15 Temmuz darbe girişiminin ardından ilk konuştuğum liderlerden birisi CHP Genel Başkanı Kemal Kılıçdaroğlu olmuştu. Hem şahsi itibariyle Kılıçdaroğlu hem de parti olarak CHP, 15 Temmuz darbe girişimi karşısında ama’sız, fakat’sız, ve’siz, veya’sız bir tavır koymuş, darbenin karşısında yer almıştı.
Geçmişi darbelerle anılan bir partinin lideri olarak Kılıçdaroğlu’nun darbeye karşı duruşu önemliydi. CHP milletvekillerinin darbe gecesi Meclis’e koşup demokrasinin yanında yer almaları değerliydi.
Meclis Başkanı İsmail Kahraman tarihi oturumu açtığı sırada CHP milletvekillerinin Genel Kurul salonuna girdiğini görünce, kürsüden inerek yanlarına gelmiş, “Size birer demokrasi öpücüğü vereyim” diyerek kucaklamıştı.

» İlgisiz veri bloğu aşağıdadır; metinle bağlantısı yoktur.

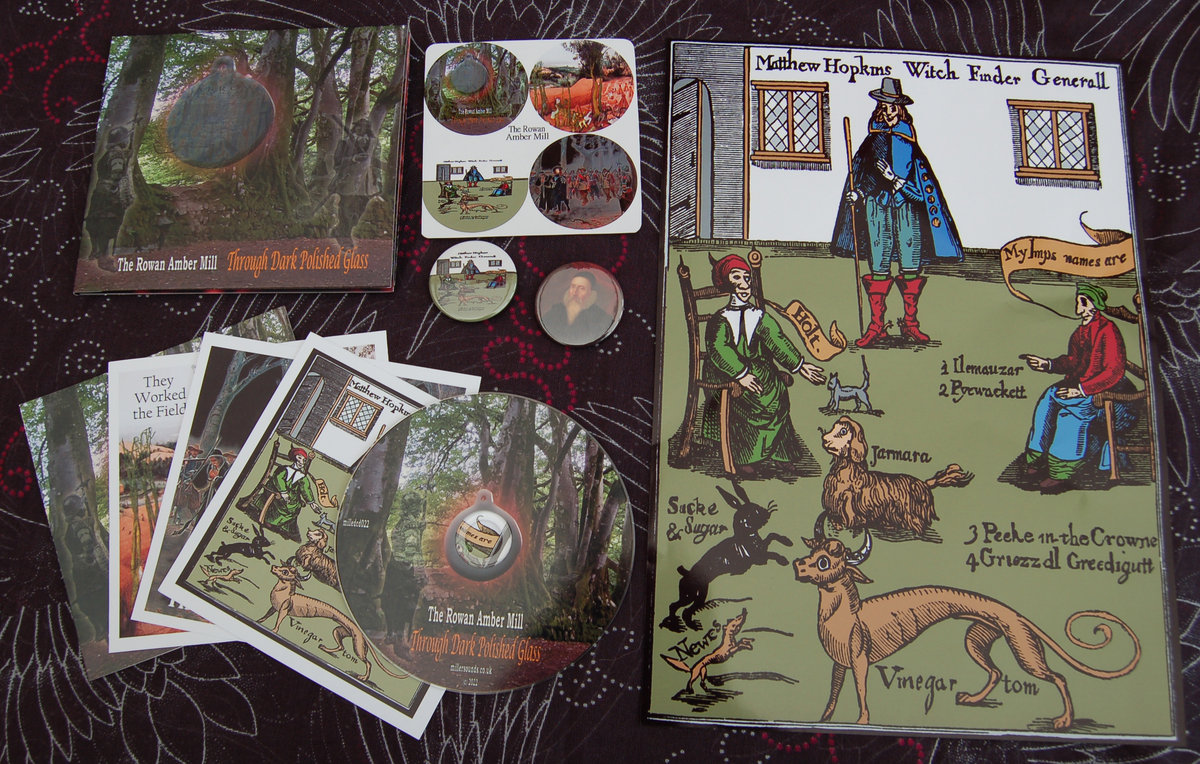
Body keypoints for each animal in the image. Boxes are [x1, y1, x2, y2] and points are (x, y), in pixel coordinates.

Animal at [660, 483, 791, 631]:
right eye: (754, 511)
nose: (767, 512)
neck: (746, 535)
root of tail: (686, 573)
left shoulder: (762, 548)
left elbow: (772, 535)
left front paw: (787, 541)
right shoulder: (758, 557)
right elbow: (771, 551)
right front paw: (783, 559)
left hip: (697, 594)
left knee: (679, 608)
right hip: (693, 594)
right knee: (680, 608)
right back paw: (684, 626)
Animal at [793, 519, 1140, 729]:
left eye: (824, 562)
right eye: (813, 551)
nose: (797, 565)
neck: (846, 615)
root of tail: (1017, 614)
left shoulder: (860, 662)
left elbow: (862, 691)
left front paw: (863, 720)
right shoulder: (839, 664)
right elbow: (833, 692)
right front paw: (824, 718)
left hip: (1024, 649)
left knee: (1058, 677)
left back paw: (1065, 720)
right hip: (977, 639)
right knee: (996, 672)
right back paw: (973, 699)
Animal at [820, 415, 972, 535]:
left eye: (843, 431)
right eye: (834, 427)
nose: (824, 439)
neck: (844, 471)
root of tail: (923, 483)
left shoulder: (849, 503)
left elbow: (850, 519)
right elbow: (833, 515)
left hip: (908, 512)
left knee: (918, 525)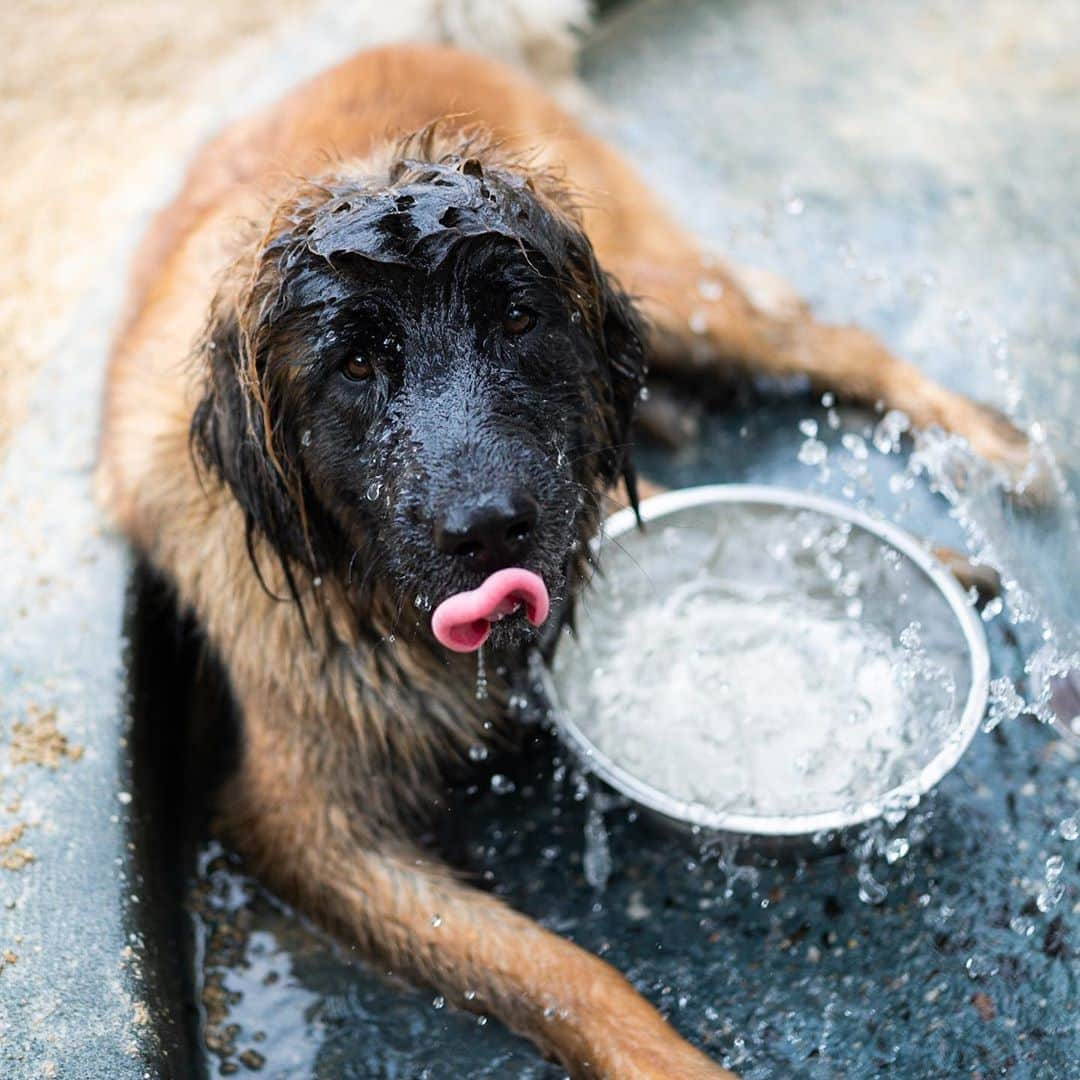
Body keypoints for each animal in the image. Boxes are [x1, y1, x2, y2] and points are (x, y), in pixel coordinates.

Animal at [99, 44, 1036, 1080]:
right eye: (354, 366)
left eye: (517, 321)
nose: (489, 531)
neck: (369, 593)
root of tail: (394, 42)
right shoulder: (309, 827)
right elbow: (556, 967)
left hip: (671, 293)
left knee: (822, 340)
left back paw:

Bu tespitlerin ardından biz yine darbe gecesine dönelim.
Darbeci askerlerin Boğaziçi Köprüsü’ne çıktığı saatlerde Kemal Kılıçdaroğlu, 21.50 uçağıyla İstanbul’a gidiyordu. 1-a numaralı koltukta Kılıçdaroğlu, 1-b’de ise AK Parti Genel Başkan Yardımcısı Hayati Yazıcı oturuyor. Uçağın tekeri Atatürk Havalimanı’nın pistine 23.00 civarında değiyor. Uçak körüğe yanaşırken, cep telefonunu açıp, askerlerin köprüye çıktığı haberini gören basın danışmanı Okan Konuralp hemen Kılıçdaroğlu’na koşup bilgi veriyor. Kılıçdaroğlu’na o an haberi alınca ne düşündüğünü sordum. “Arkadaşlar iki köprünün kapatıldığı ve uçakların uçmadığını haber verince önce espri yapıyorlar zannettim” dedi. Ama espri yapılacak bir durum yoktu. Kılıçdaroğlu, kısa süre içinde bir darbe ile karşı karşıya olduğumuzu fark ediyor. O sırada yanındaki koltukta oturan Hayati Yazıcı’ya dönüyor. “Darbeye karşıyız Hayati Bey” diyor. Apar topar VIP salonuna geçiyorlar. “Ankara’ya dönmek istedim, ‘Uçaklar kalkmıyor’ dediler. ‘Havaalanından çıkalım’ dedim, ‘Tanklar kapatmış’ dediler.”